[Supplied material — start]

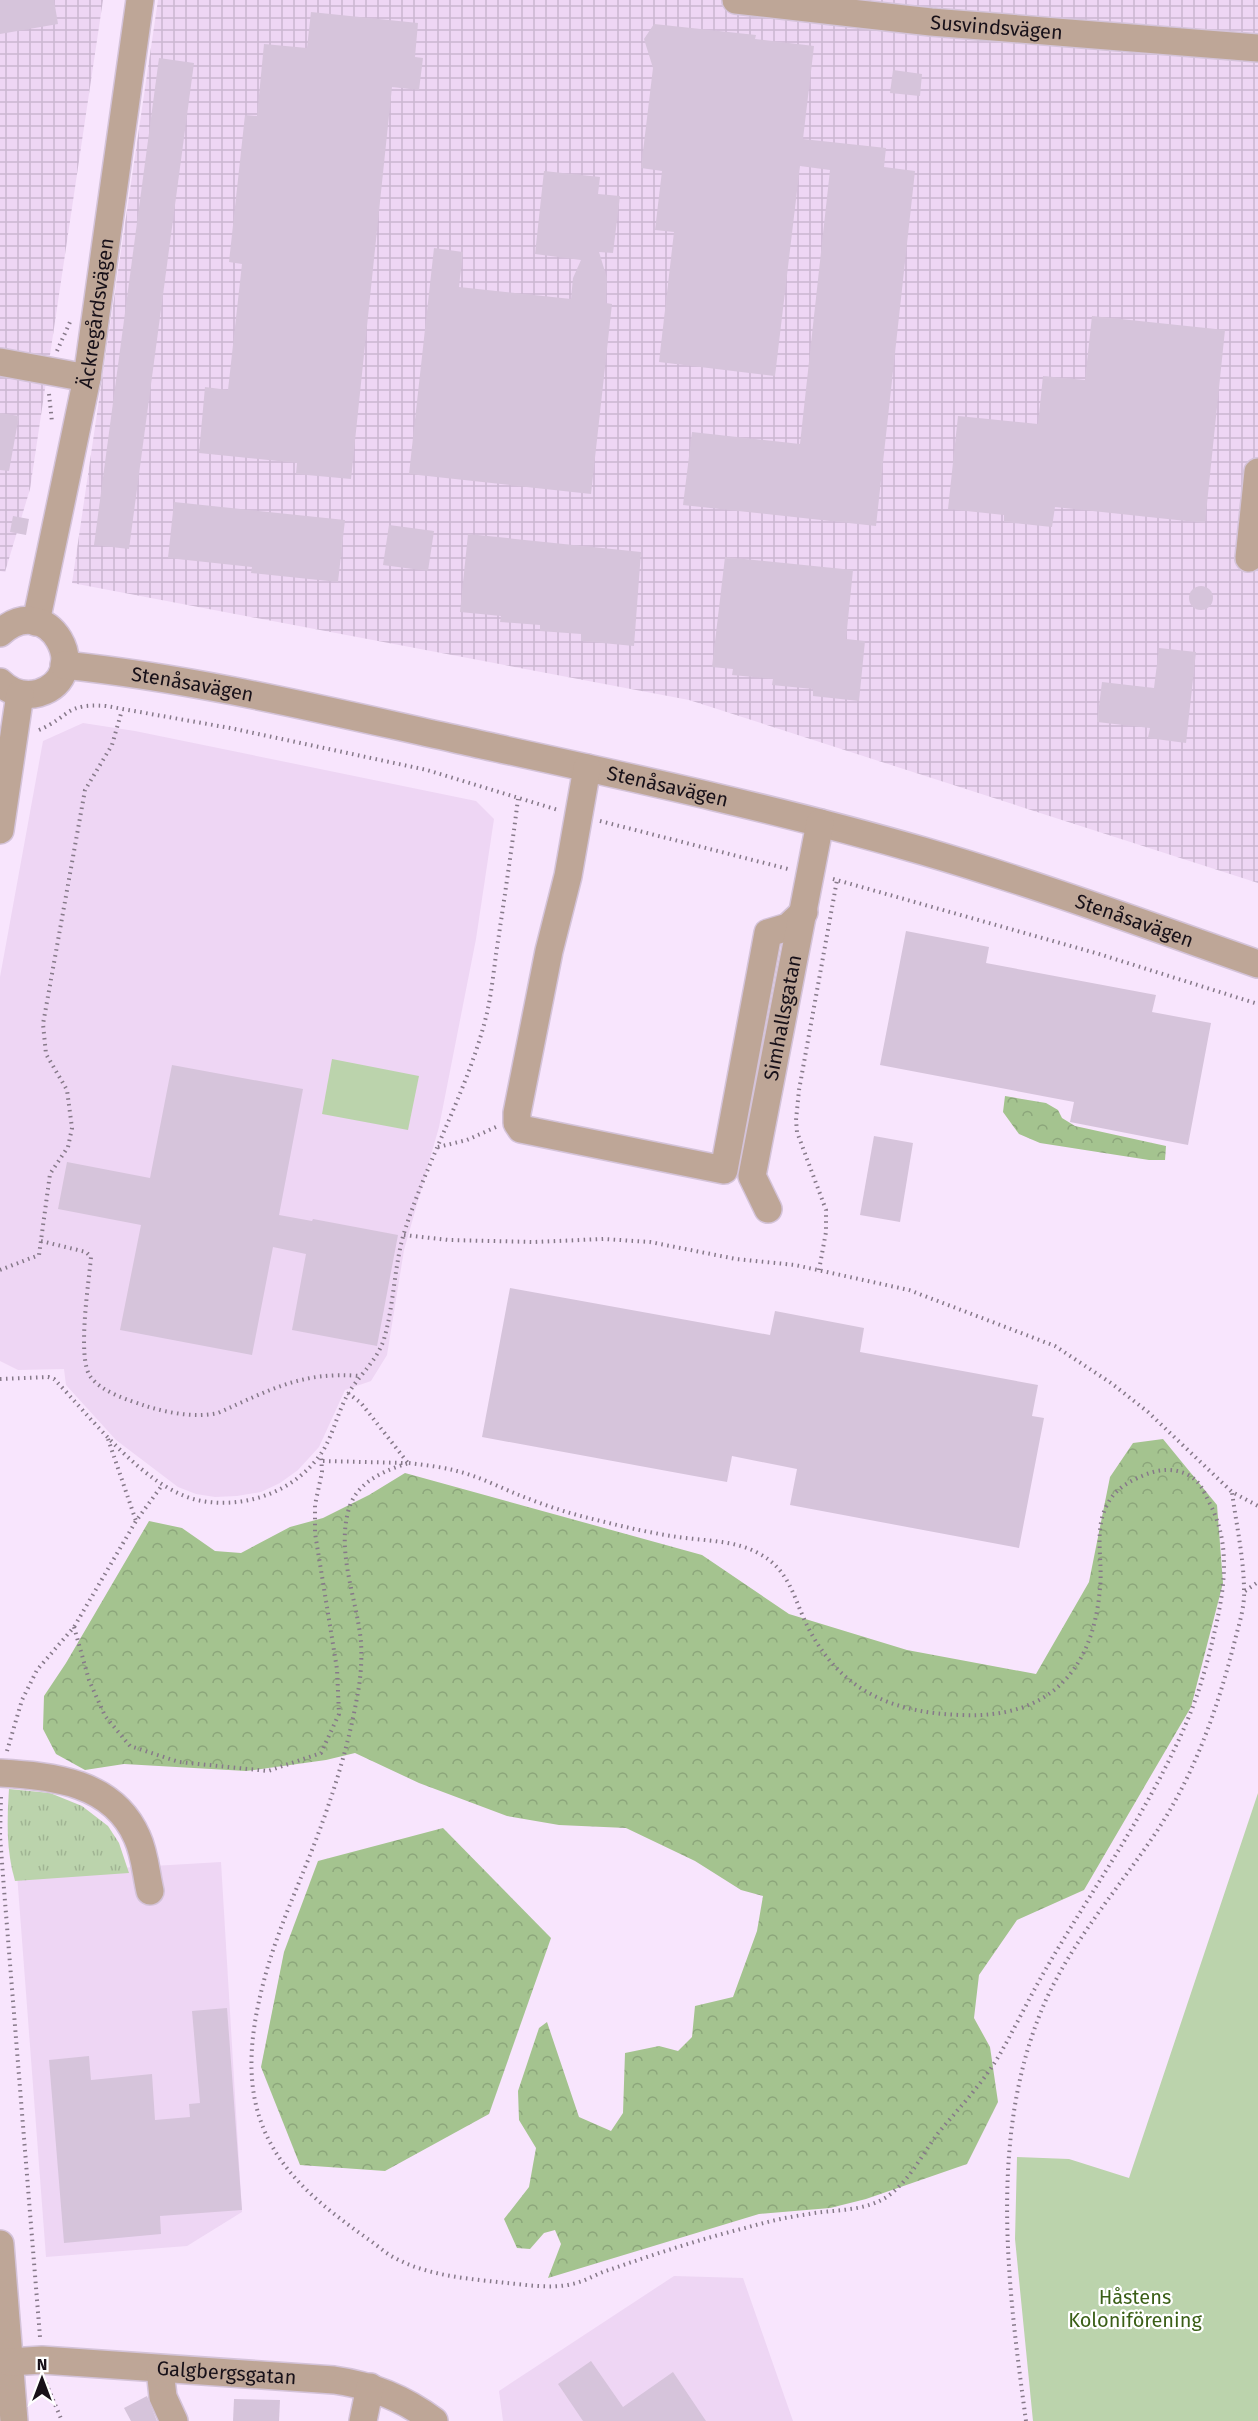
<svg xmlns="http://www.w3.org/2000/svg" width="1258" height="2421" viewBox="0 0 1258 2421" font-family="'Fira Sans',sans-serif">
<style>
.built{fill:#eed6f4}
.industrial{fill:url(#industrial-grid)}
.grass{fill:url(#grass-tufts)}
.forest{fill:url(#forest-crowns)}
.green{fill:#bbd3ac}
.building{fill:#d6c4db}
.lines{fill:none;stroke-linecap:round;stroke-linejoin:round}
.minor-casing{stroke:#d4c3d9;stroke-width:30}
.path{stroke:#867989;stroke-width:4;stroke-dasharray:1.5 4.5;stroke-linecap:butt}
.minor{stroke:#bea697;stroke-width:27}
.labels{text-anchor:middle;dominant-baseline:central;stroke-width:4.5;stroke-linejoin:round;paint-order:stroke}
.street-label{font-size:20px;fill:#181119;stroke:#fff}
.park-label{font-size:20px;fill:#3a5f17;stroke:#fff}
</style>
<defs>
<pattern id="industrial-grid" width="8" height="8" patternUnits="userSpaceOnUse" patternTransform="scale(1.5)"><rect width="8" height="8" fill="#eed6f4"/><path d="M0 4h8M4 0v8" fill="none" stroke="#cbb7d1"/></pattern>
<pattern id="grass-tufts" width="24" height="20" patternUnits="userSpaceOnUse" patternTransform="scale(1.5)"><rect width="24" height="20" fill="#bbd3ac"/><path d="M3 7l-1-3M5 7V3M7 7l1-3M15 17l-1-3M17 17v-4M19 17l1-3" fill="none" stroke="#a0b493"/></pattern>
<pattern id="forest-crowns" width="20" height="18" patternUnits="userSpaceOnUse" patternTransform="scale(1.5)"><rect width="20" height="18" fill="#a4c38f"/><path d="M2 6a3 3 0 1 1 6 0M12 15a3 3 0 1 1 6 0" fill="none" stroke="#8ca67b"/></pattern>
</defs>
<rect width="100%" height="100%" fill="#f8e5fd"/>
<g class="built">
<polygon points="83,723 135,731 476,801 494,819 476,939 439,1127 404,1250 387,1355 371,1381 345,1390 319,1447 298,1470 280,1483 261,1492 237,1496 215,1497 196,1494 178,1487 116,1440 66,1385 64,1369 18,1370 0,1361 0,977 43,741"/>
<polygon points="221,1862 242,2212 187,2246 46,2257 17,1874"/>
<polygon points="674,2276 743,2278 793,2421 503,2421 499,2391"/>
</g>
<g class="industrial">
<polygon points="0,0 103,0 30,489 5,572 0,571"/>
<polygon points="158,0 1258,0 1258,883 689,700 72,583"/>
</g>
<path class="grass" d="M9,1789L50,1793L82,1806L108,1826L119,1843L129,1873L15,1881C6,1850 7,1821 9,1789Z"/>
<g class="forest">
<polygon points="1005,1096 1046,1103 1058,1110 1062,1118 1075,1126 1166,1146 1165,1160 1149,1160 1040,1143 1019,1134 1003,1112"/>
<polygon points="1163,1439 1217,1505 1223,1583 1191,1707 1084,1890 1017,1920 979,1975 974,2018 990,2047 998,2102 967,2164 866,2199 830,2208 759,2214 548,2278 561,2244 555,2230 544,2233 530,2249 517,2248 504,2219 529,2187 536,2148 519,2120 518,2091 539,2028 547,2022 579,2117 611,2131 623,2113 625,2053 659,2046 678,2051 692,2037 695,2006 733,1997 757,1931 763,1896 741,1890 695,1861 626,1828 559,1825 507,1816 419,1783 355,1753 326,1760 246,1771 124,1764 85,1770 56,1754 43,1729 44,1696 66,1663 149,1521 182,1528 215,1551 241,1553 290,1527 323,1518 369,1495 405,1473 702,1555 789,1614 907,1650 1036,1674 1089,1582 1110,1477 1133,1443"/>
<polygon points="443,1828 551,1938 489,2114 385,2171 300,2165 261,2067 284,1952 318,1861"/>
</g>
<g class="green">
<polygon points="332,1059 419,1076 408,1130 322,1114"/>
<polygon points="1258,1793 1258,2421 1033,2421 1015,2239 1017,2157 1069,2159 1129,2178"/>
</g>
<g class="building">
<polygon points="0,0 54,0 58,24 0,34"/>
<polygon points="311,12 418,23 415,57 423,58 419,90 392,87 351,479 296,474 297,463 199,453 205,387 228,390 242,264 229,262 245,115 257,116 264,44 307,48"/>
<polygon points="654,24 756,35 755,39 814,46 803,139 886,148 884,167 915,171 876,526 683,505 692,432 800,444 830,170 800,166 775,376 659,362 674,232 655,230 662,171 641,168 653,68 644,39"/>
<polygon points="159,58 194,63 129,549 94,545"/>
<polygon points="893,70 922,74 920,96 890,93"/>
<polygon points="544,171 600,177 598,194 620,196 613,253 599,252 607,278 606,303 612,304 591,494 409,474 434,248 463,252 459,287 571,299 573,278 581,260 535,254"/>
<polygon points="1092,316 1225,330 1205,523 1055,507 1052,527 1004,522 1004,515 948,509 958,416 1038,424 1043,376 1085,380"/>
<polygon points="0,413 19,416 9,471 0,470"/>
<polygon points="174,502 345,520 338,582 251,573 252,567 168,558"/>
<polygon points="13,516 29,519 26,535 10,532"/>
<polygon points="389,525 434,531 428,571 383,565"/>
<polygon points="468,534 641,552 634,646 581,641 581,634 540,631 540,625 500,622 501,616 460,612"/>
<polygon points="725,557 853,570 846,639 865,641 859,701 813,696 813,689 772,685 773,679 732,675 733,669 712,667"/>
<circle cx="1201" cy="598" r="12"/>
<polygon points="1159,648 1196,652 1186,743 1148,738 1150,728 1097,722 1102,682 1154,688"/>
<polygon points="906,931 989,947 986,963 1156,995 1152,1012 1211,1023 1188,1145 1070,1122 1074,1102 880,1065"/>
<polygon points="172,1065 303,1089 279,1215 312,1221 313,1219 398,1235 377,1346 292,1330 306,1254 273,1247 252,1355 120,1330 141,1225 58,1209 67,1162 150,1178"/>
<polygon points="874,1136 913,1143 900,1222 860,1215"/>
<polygon points="510,1288 770,1335 775,1311 864,1328 860,1352 1038,1385 1032,1416 1044,1418 1019,1548 790,1505 797,1469 732,1456 727,1482 482,1437"/>
<polygon points="227,2008 242,2210 160,2216 161,2234 64,2243 49,2060 89,2056 91,2080 152,2074 155,2120 190,2117 189,2104 200,2103 192,2011"/>
<polygon points="591,2361 623,2407 673,2372 706,2421 583,2421 558,2384"/>
<polygon points="147,2396 157,2421 131,2421 124,2408"/>
<polygon points="234,2399 280,2400 279,2421 233,2421"/>
</g>
<g class="lines">
<g class="minor-casing">
<g id="minor">
<path id="s1" d="M736,0L931,22L1258,48"/>
<polyline points="0,362 87,378"/>
<polyline points="1249,558 1258,472"/>
<path id="s2" d="M36,622L87,378L140,0"/>
<path d="M0,633C48,588 96,675 39,693C24,697 10,692 0,682"/>
<path id="s3" d="M64,665C198,679 328,711 460,740C615,774 771,807 923,851C1036,884 1147,925 1258,964"/>
<polyline points="587,768 568,876 549,951 517,1113 517,1123 521,1129 724,1170 768,933 788,927 804,912"/>
<polyline points="0,830 20,694"/>
<path id="s4" d="M768,1209L752,1176L820,823"/>
<path d="M0,1773C53,1776 113,1782 137,1837C145,1854 146,1874 150,1891"/>
<polyline points="0,2244 14,2421"/>
<path id="s5" d="M9,2362L42,2360L334,2380C370,2385 405,2399 434,2421"/>
<polyline points="160,2369 163,2397 174,2421"/>
<polyline points="363,2421 370,2387"/>
</g>
</g>
<g class="path">
<polyline points="57,351 70,322"/>
<polyline points="49,394 52,422"/>
<path d="M39,730C71,716 65,703 106,706L230,728L427,770L558,810"/>
<polyline points="600,821 788,869"/>
<polyline points="833,879 1099,954 1258,1004"/>
<polyline points="438,1147 467,1140 496,1127"/>
<polyline points="404,1235 449,1240 534,1242 604,1239 650,1242 736,1259 795,1265 909,1290 1055,1346 1111,1383 1148,1412 1232,1492 1258,1506"/>
<path d="M41,1241L86,1252L91,1257C89,1281 77,1357 90,1376C101,1392 128,1400 146,1406C168,1413 195,1418 218,1413C270,1390 302,1371 360,1376"/>
<polyline points="0,1270 39,1255 50,1174 68,1147 72,1128 67,1090 46,1054 43,1024 85,790 112,745 122,710"/>
<polyline points="819,1270 826,1232 826,1210 797,1132 796,1120 799,1090 837,880"/>
<path d="M0,1379L48,1377L54,1379C91,1417 143,1487 197,1500C242,1510 293,1493 320,1455C333,1437 337,1413 348,1394C359,1375 377,1361 384,1339C394,1305 394,1267 404,1233C427,1160 467,1092 486,1017C492,993 494,966 498,941C505,894 512,847 518,799"/>
<polyline points="348,1393 361,1403 408,1463"/>
<polyline points="108,1439 136,1521"/>
<polyline points="323,1461 405,1463"/>
<path d="M409,1463C425,1465 442,1467 457,1471C478,1476 499,1487 519,1495C544,1505 570,1514 597,1520C624,1527 651,1533 678,1537C705,1541 734,1540 758,1553C792,1570 794,1603 811,1633C844,1693 896,1713 961,1715C1047,1719 1093,1673 1100,1588C1103,1562 1094,1531 1106,1507C1113,1491 1127,1482 1142,1476C1158,1469 1175,1467 1190,1476C1201,1483 1203,1490 1209,1502C1231,1543 1225,1586 1215,1630C1209,1656 1202,1683 1192,1709C1156,1800 1096,1883 1047,1967C1030,1996 1016,2026 1000,2054C983,2083 960,2107 939,2132C922,2154 911,2179 888,2196C865,2212 836,2209 809,2214C787,2217 766,2222 745,2228C697,2240 649,2256 603,2272C593,2276 583,2282 572,2284C552,2289 527,2285 507,2283C470,2279 428,2276 395,2258C385,2253 377,2245 368,2239C323,2207 278,2173 260,2119C244,2072 253,2020 266,1973C278,1930 296,1891 312,1850C332,1799 349,1745 358,1692C361,1676 362,1658 361,1642C357,1600 337,1555 348,1512C355,1483 382,1471 409,1463Z"/>
<polyline points="1245,1591 1258,1582"/>
<polyline points="74,1627 89,1680 105,1716 130,1746 179,1762 268,1771 321,1753 339,1714 337,1669 315,1533 315,1505 322,1472 321,1454"/>
<polyline points="7,1751 22,1700 37,1670 74,1627 136,1521 163,1484"/>
<polyline points="1,1797 0,1836 4,1889 40,2337"/>
<polyline points="46,2383 62,2421"/>
<path d="M1026,2421C1008,2288 989,2142 1040,2014C1067,1946 1117,1891 1157,1831C1195,1773 1217,1710 1234,1644C1238,1627 1245,1608 1244,1590C1244,1559 1236,1523 1232,1492"/>
</g>
<use href="#minor" class="minor"/>
</g>
<g class="labels">
<g class="street-label">
<text stroke="none"><textPath href="#s1" startOffset="262">Susvindsvägen</textPath></text>
<text stroke="none"><textPath href="#s2" startOffset="315">Äckregårdsvägen</textPath></text>
<text stroke="none"><textPath href="#s3" startOffset="130">Stenåsavägen</textPath></text>
<text stroke="none"><textPath href="#s3" startOffset="616">Stenåsavägen</textPath></text>
<text stroke="none"><textPath href="#s3" startOffset="1102">Stenåsavägen</textPath></text>
<text stroke="none"><textPath href="#s4" startOffset="198">Simhallsgatan</textPath></text>
<text stroke="none"><textPath href="#s5" startOffset="218">Galgbergsgatan</textPath></text>
</g>
<g class="park-label">
<text x="1135" y="2297">Håstens<tspan x="1135" dy="23">Koloniförening</tspan></text>
</g>
</g>
<g transform="translate(42 2379)" stroke="#ffffff" stroke-width="4.5" paint-order="stroke">
<path d="M0-4.5L10 22L0 15L-10 22Z" fill="#181119"/>
<text y="-9" font-size="16" font-weight="bold" text-anchor="middle" fill="#181119">N</text>
</g>
</svg>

[Supplied material — finish]

Work to be completed: Copy each line of the records above that carries the word "order".

Exercise result:
.labels{text-anchor:middle;dominant-baseline:central;stroke-width:4.5;stroke-linejoin:round;paint-order:stroke}
<g transform="translate(42 2379)" stroke="#ffffff" stroke-width="4.5" paint-order="stroke">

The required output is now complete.